Voice uses WebRTC SDP exchange via `/api/offer` (Pipecat's `SmallWebRTCRequestHandler`).

## Layout

```
src/flowstore_runner/
  cli.py                         # `flowstore-runner serve`
  config.py                      # env-driven config
  spec/
    types.py, loader.py          # pydantic v0 spec types + per-spec lookup tables
  dispatcher/
    flow_state.py                # stack-based FlowState (interrupts push/pop) + variable bag
    expressions.py               # calculation engine (simpleeval-based)
    methods.py                   # three-method evaluator (direct / calculation / llm)
    routing.py                   # plan() + resolve() — exit-path eval, interrupt collection
    assigns.py                   # exit-fired variable assignment
    capabilities.py              # HTTP fire-and-forget + retrieval stub
    prompt_builder.py            # per-flow system prompt + per-turn tool schema + {KEY} substitution
    processor.py                 # Pipecat seam — PreLLMPlanner, tool handlers, PostLLMResolver, apply_tool_call
    session.py                   # per-connection Session (FlowState + LLMContext + emitter)
  events/
    schema.py                    # pydantic event types — runner-side contract
    emitter.py                   # LoggingEmitter / QueueEmitter / BufferingEmitter
  server/
    app.py                       # FastAPI: /api/offer (voice), /api/chat/* (text), static /web mount
    pipeline.py                  # Pipecat voice pipeline
    pipeline_raw.py              # Bare audio pipeline (no spec/dispatcher)
    text_session.py              # Text adapter — drives dispatcher per-turn without Pipecat audio
    text_registry.py             # In-memory TextSession registry + idle GC
web/
  index.html, client.js          # voice debug page (vanilla RTCPeerConnection)
  text.html, text.js, text.css   # text debug page (vanilla fetch)
  audio-test.html, audio-test.js # bare audio debug page
  style.css
examples/
  coffee.json                    # self-contained order-bot spec
data/
  credentials.json               # GCP service-account JSON (gitignored)
tests/                           # 95 passing — dispatcher core + text-mode e2e
```

## Why three debug pages

Each page isolates a layer:

- **voice page (`/`)** — full stack, the canonical voice surface.
- **text page (`/text.html`)** — same dispatcher as voice, no audio. Use when you want to iterate on a spec's logic without burning STT/TTS minutes, when you're on a flaky mic, or when reviewing flow transitions visually beats listening. Real designers use this through the editor's Simulate panel ([`../flowstore/components/runtime/SimulatePanel.tsx`](../flowstore/components/runtime/SimulatePanel.tsx)); the standalone page is for runner-side dev work.
- **bare audio page (`/audio-test.html`)** — no spec, no dispatcher, hardcoded prompt. First-pass triage for "is the audio path or the dispatcher misbehaving?" If the issue reproduces here, it's audio.
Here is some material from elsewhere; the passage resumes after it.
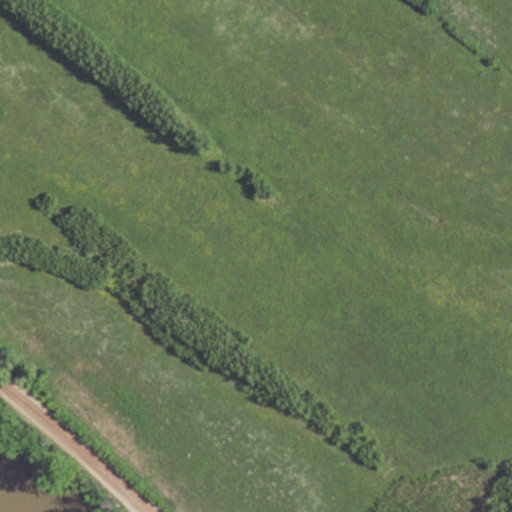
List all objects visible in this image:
road: (73, 446)
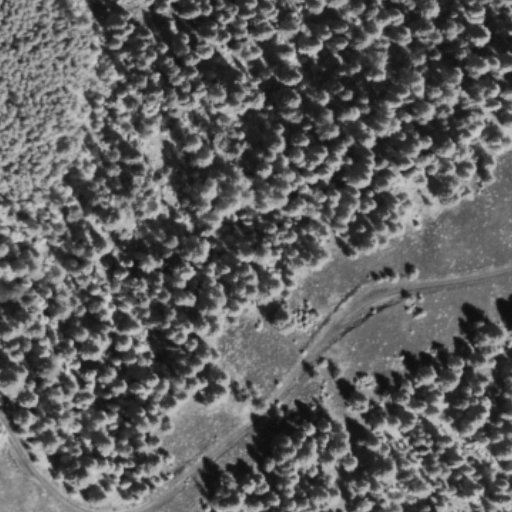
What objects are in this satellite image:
road: (272, 505)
All three stay around as debug surfaces forever. They don't disappear when the editor integration lands.

## Known rough edges

- **Walkaway gap** — Gemini sometimes responds to a graceful goodbye with text only, no `take_exit_path`. Session stays "live" until idle GC. Documented in [RUNNER-PLAN §"Live-test follow-up"](./RUNNER-PLAN.md#live-test-follow-up-2026-04-30-evening). Click Reset (or close the tab) to recover.
- **Single user, single host** — v0 deployment model. Concurrent sessions across one process should work but are untested at scale.